Medieval monks cultivated ground elder as a medicinal plant, but it later earned a reputation of a nuisance weed thanks to its rapid growth. Is there any redemption for this once useful wild edible?
Scientific Name
Family
Apiaceae.
Botanical Description
The plant forms a creeping, pale green carpet across the ground. The oval-shaped leaves are long, hairless and toothed, and arranged in groups of three at the end of leaf stems. The small flowers appear in clusters turning from light-pink to white as they mature. The wind-pollinated seeds are flat vessels that develop from the mature flower heads.
Status
Native to Europe, Asia, introduced to Britain in the Middle Ages; later introduced to North America.
Habitat and Distribution
Often found growing in shrubberies, hedges, orchards, gardens, woodlands, roadsides, wasteground, banks, and alongside rivers and streams.
Parts Used for Food
Leaves, seed.
Harvest Time
This perennial plant flowers from June to August, but best picked in spring, and again in early autumn.
Food Uses of Ground Elder
In the Middle Ages, the plant was a potherb. In the markets of Medieval Cracow, Poland, it was sold as a wild vegetable.
In Sweden and Switzerland, the plant was collected for spring salads or also cooked as a wild leafy vegetable.
In Anglo-Saxon Britain, ground elder was used to clarify beers and may have been called ‘gill’ from the French guiller, meaning ‘to ferment beer’.
In parts of the Ukraine, it is still used as an ingredient of green borsh, a soup made of green vegetables.
Ground Elder Recipes
- Ground elder and chicken patties
- Ground elder quiche
- Ground elder gazpacho soup
- Stir-fried ground elder and tempeh
Nutritional Profile of Ground Elder
The young leaves contain high amounts of vitamin C and are best picked in spring for use in salads and soups.

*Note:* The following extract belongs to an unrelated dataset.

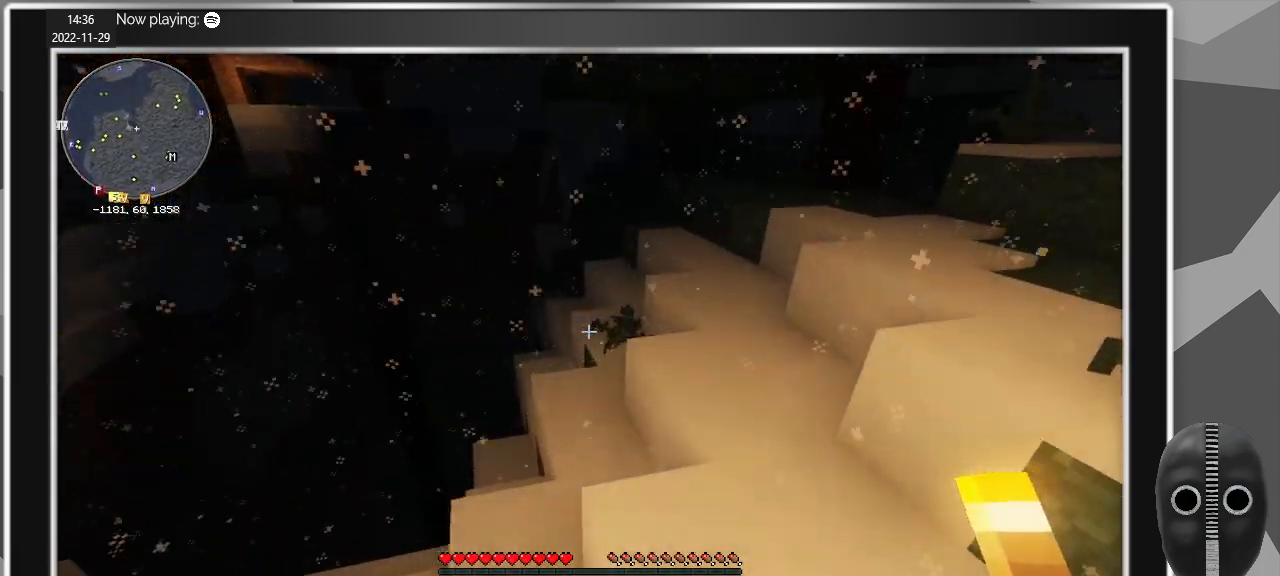
{"keys": ["w"], "mouse": [], "events": [[367, "d", "up"]]}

Herbal Medicine Uses of Ground Elder
The plant was once used as medicine for various ailments, but its primary purpose was as a cure for gout and to relieve pain and swelling. For this reason, the plant was also known as goutwort.
Modern herbals still recommend ground elder as a treatment for gout, sciatica, rheumatism, haemorrhoids, inflammation, and water retention.
Other Uses
While we make little use of it as a food plant today, it is sometimes used as fodder for pigs and is so-called pigweed.
Safety Note
There is little information on its side effects. Seek medical advice before use during pregnancy, when breastfeeding or for specific medical conditions.
References
Grieve, M. M. (1998) A modern herbal. London: Tiger Books International.
Hatfield, G. (2008) Hatfield’s herbal: the secret history of British plants. London: Penguin.
Richard Le Strange (1977) A history of herbal plants. London: Angus and Robertson.
Sturtevant, E. L. (1919) Sturtevant’s notes on edible plants. Albany: J. B. Lyon.
Turner, N. J. et al. (2011) Edible and tended wild plants, traditional ecological knowledge and agroecology. Critical Reviews in Plant Sciences. [Online] 30 (1–2), 198–225.